Depletion is an accounting and tax concept used most often in mining, timber, petroleum, or other similar industries. The depletion deduction allows an owner or operator to account for the reduction of a product's reserves. Depletion is similar to depreciation in that it is a cost recovery system for accounting and tax reporting.

Depletion, for both accounting purposes and United States tax purposes, is a method of recording the gradual expense or use of natural resources over time. Depletion is the using up of natural resources by mining, quarrying, drilling, or felling.

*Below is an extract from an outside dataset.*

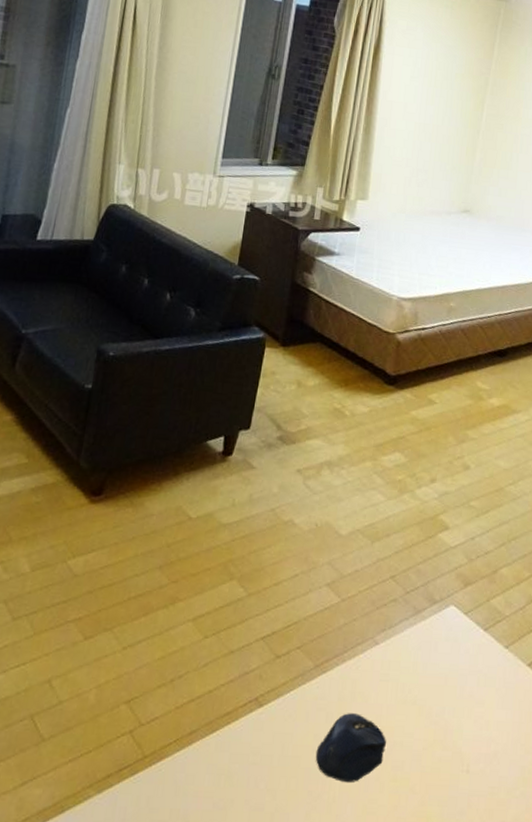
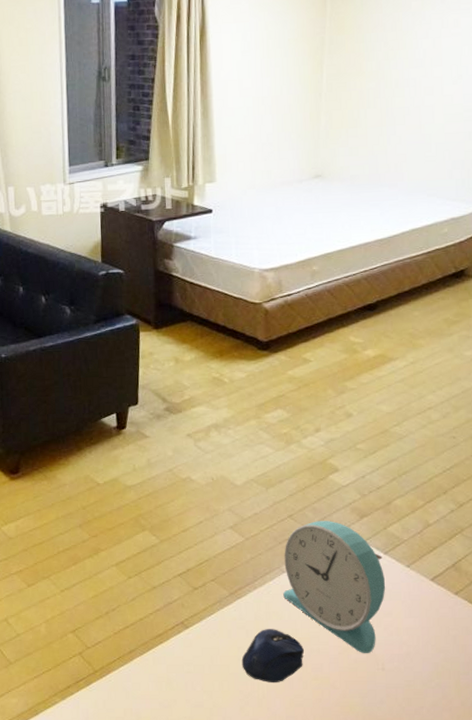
alarm clock: none [373,585,482,751] -> present [283,521,386,654]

According to the IRS Newswire,[1] over 50 percent of oil and gas extraction businesses use cost depletion to figure their depletion deduction. Mineral property includes oil and gas wells, mines, and other natural deposits (including geothermal deposits). For that purpose, property is each separate interest businesses own in each mineral deposit in each separate tract or parcel of land. Businesses can treat two or more separate interests as one property or as separate properties.

## Types of depletion

For tax purposes, the two types of depletion are percentage depletion and cost depletion.

For mineral property, one generally must use the method that gives you the larger deduction. For standing timber, one must use cost depletion.[2]

### Percentage depletion

To figure percentage depletion, one multiplies a certain percentage, specified for each mineral, by gross income from the property during the tax year. The rates to be used and other conditions and qualifications for oil and gas wells are discussed below under Independent Producers and Royalty Owners and under Natural Gas Wells. Rates and other rules for percentage depletion of other specific minerals are found later in Mines and Geothermal Deposits.[2]